The government of Nepal is preparing to allow marijuana cultivation for medicinal purposes, informs a source in the Ministry of Home Affairs.
The ministry’s Planning, Monitoring and Evaluation Division is preparing a standard operating procedure in this regard. The document will define provisions on the monitoring and regulation of marijuana cultivation. Thus, the ministry will ready for implementation in the next six months. It was being used for medicinal purposes for ages, but now it will be brought under the ambit of the law.For the past few years, there are demands rife for legalising marijuana.
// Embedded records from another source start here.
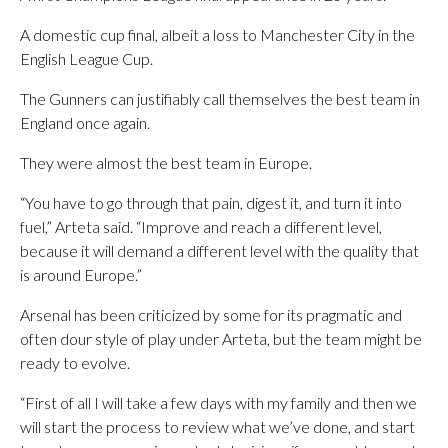
A domestic cup final, albeit a loss to Manchester City in the
English League Cup.
The Gunners can justifiably call themselves the best team in
England once again.
They were almost the best team in Europe.
“You have to go through that pain, digest it, and turn it into
fuel,” Arteta said. “Improve and reach a different level,
because it will demand a different level with the quality that
is around Europe.”
Arsenal has been criticized by some for its pragmatic and
often dour style of play under Arteta, but the team might be
ready to evolve.
“First of all I will take a few days with my family and then we
will start the process to review what we’ve done, and start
The rule under preparation, once implemented, will open a door to legalisation although partially.
Ganja also called cannabis in Nepal has been made illegal since 1976, but the country has a long history of use of cannabis for Ayurvedic medicine, intoxicant and as a holy offering for Hindu god Shiva and continues to produce cannabis illicitly.
Nepal has used psychoactive cannabis for centuries, and as early as the 1970s Nepalese Charas(opium) was recognized as the best available. Nepal was a gateway destination for every Ganja lover. There used to be a street known as Freak Street where Marijuana products were sold openly by licensed agents.
Some lawmakers of Nepal are pushing to legalize marijuana decades after the Himalayan country, once an international hippie haven due to its Ganja cultivation, outlawed the production and consumption.
But Birodh Khatiwada, now Minister for Health and 47 other lawmakers are stressing the potential economic boost to the country from exports to meet demand for medical applications. They filed a motion in parliament in January of 2021 calling for legalization. Sher Bahadur Tamang, another lawmaker on March 2 the same year registered a private bill, paving the way for the federal government to legalize marijuana in Nepal.
The potential size of Nepal’s Ganja industry is yet to study in detail to determine. But according to Grand View Research, the global market is expected to reach $73.6 billion by 2027.
The lawmakers who are for legalising Ganja trade argue that because cannabis is legal now in Canada and many parts of the U.S., Nepal should follow suit and profit from its cultivation and sale amid increasing international acceptance and use. Also to worth mention that World Health Organization has also said that marijuana is not a drug.
The legislation calls for decriminalizing the production, sale, and consumption of cannabis by nullifying the 1976 Narcotics Drugs Control Act. That law stipulates three years of jail and a fine of 25,000 Nepali rupees ($210) for anyone found growing marijuana. Similarly, anyone found trafficking in it faces a prison term of between two and 10 years, plus a fine of 1,000 rupees.